Soon afterward, CareDash eliminated the most egregious aspects of its practice, and earlier this year the company decided to shut its doors.


Legal Challenge to Ohio Law on Abortion Restrictions Dropped

Groups advocating for professional social workers and abortion rights said they have succeeded in forcing a small Ohio city to significantly narrow its ban on conducting or recommending abortions and so have ended their legal challenge, according to an article posted at ABCNews.go.com.

The lawsuit by the NASW and the Abortion Fund of Ohio argued that the law, passed in May 2021, represented an “extraordinarily broad” infringement on the constitutional rights of due process and free speech. The groups’ lawyers at the ACLU of Ohio and Democracy Forward further alleged the ban violated Ohio’s home-rule provisions, the article notes. It goes on to say:

The city of Lebanon, in southwest Ohio, opted to revise the law rather than defend it in court. Enforcement had been placed on hold while that work took place.
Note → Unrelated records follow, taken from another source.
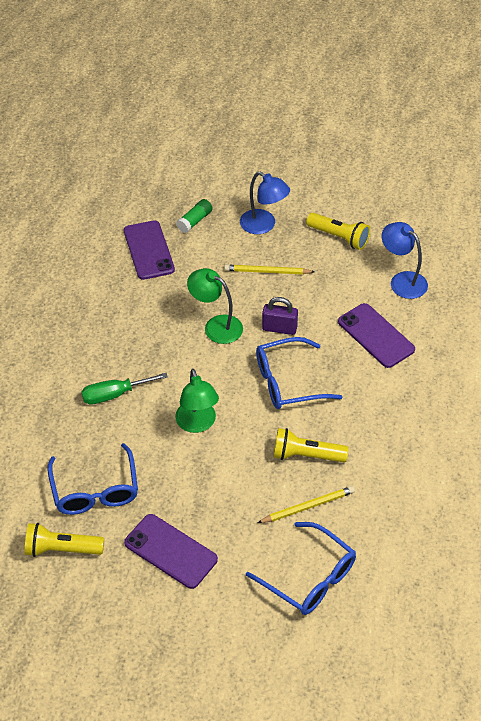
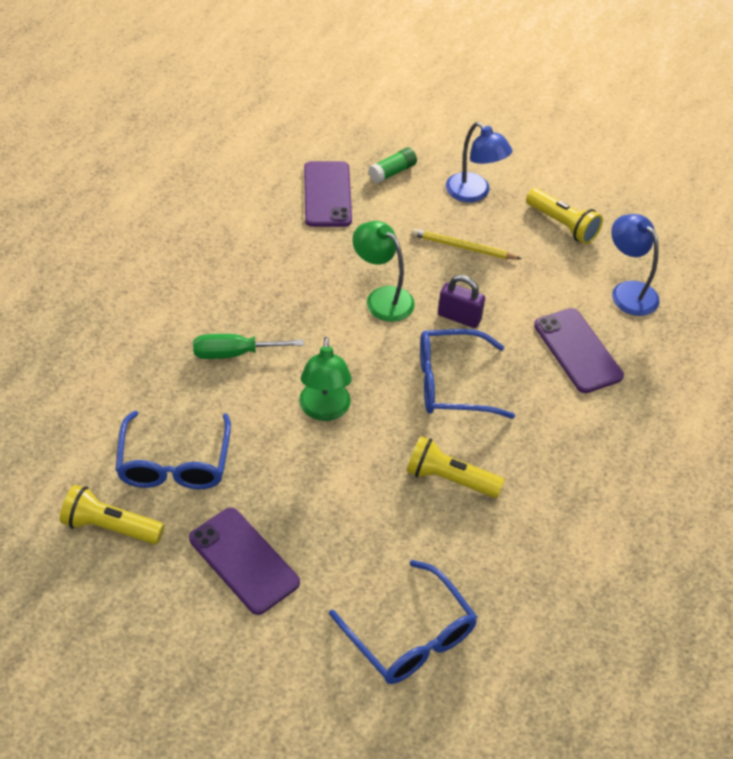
camera: 10 degrees right, 0 degrees up
yellow pencil [257,486,355,523] -> none

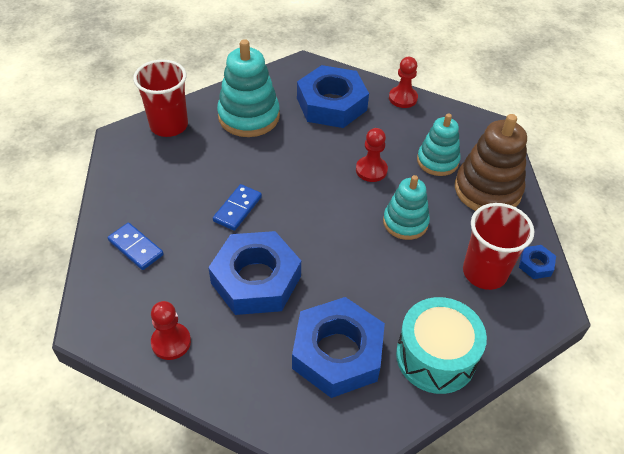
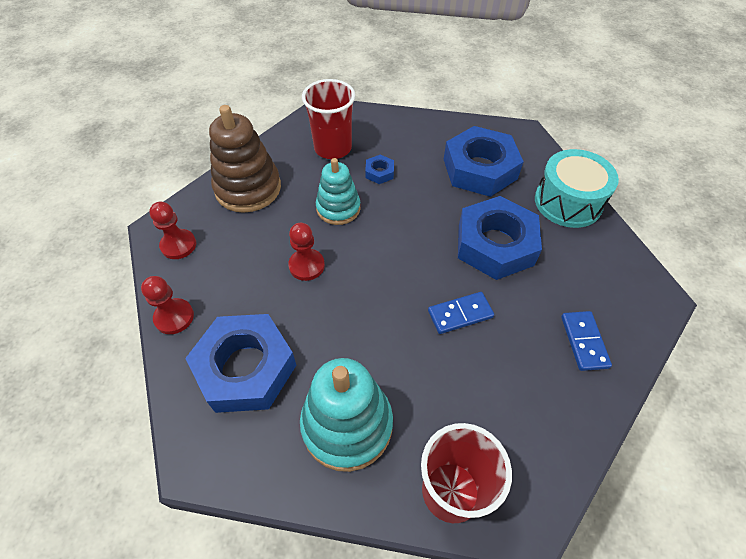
camera: 135 degrees left, 5 degrees up
red pawn [151,301,191,360] -> red pawn moved to [149,202,196,259]
turquoise drum [396,297,487,394] -> turquoise drum moved to [535,149,619,228]
turquoise stacking toy [417,113,460,176] -> none
blue nut [519,245,556,279] -> blue nut moved to [365,155,394,184]

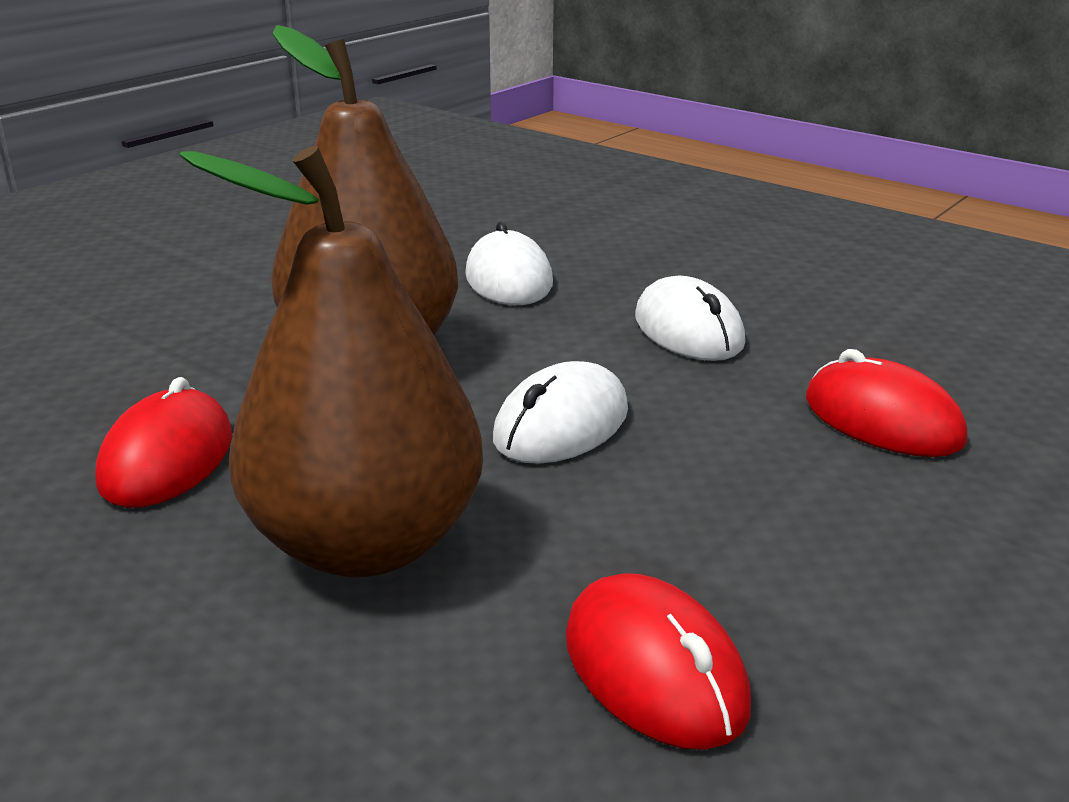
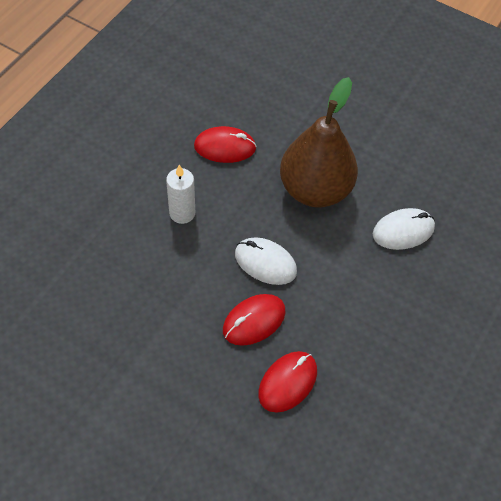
camera: 80 degrees right, 30 degrees up
brown pear [179,146,483,577] -> white candle [166,165,195,224]
red mouse [566,573,751,750] -> red mouse moved to [223,294,286,346]
white mouse [635,276,745,361] -> none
Opponents said they dropped their lawsuit in January after provisions were removed that made aiding and abetting an abortion a crime, and the law was further clarified to assure that providing transportation, instructions, money or abortion doula services, including counseling, were still allowed.

Lebanon’s ban was one of four that cropped up around Ohio in 2021, part of a national effort to ban abortion “one city at a time” by the Texas-based Sanctuary Cities of the Unborn organization.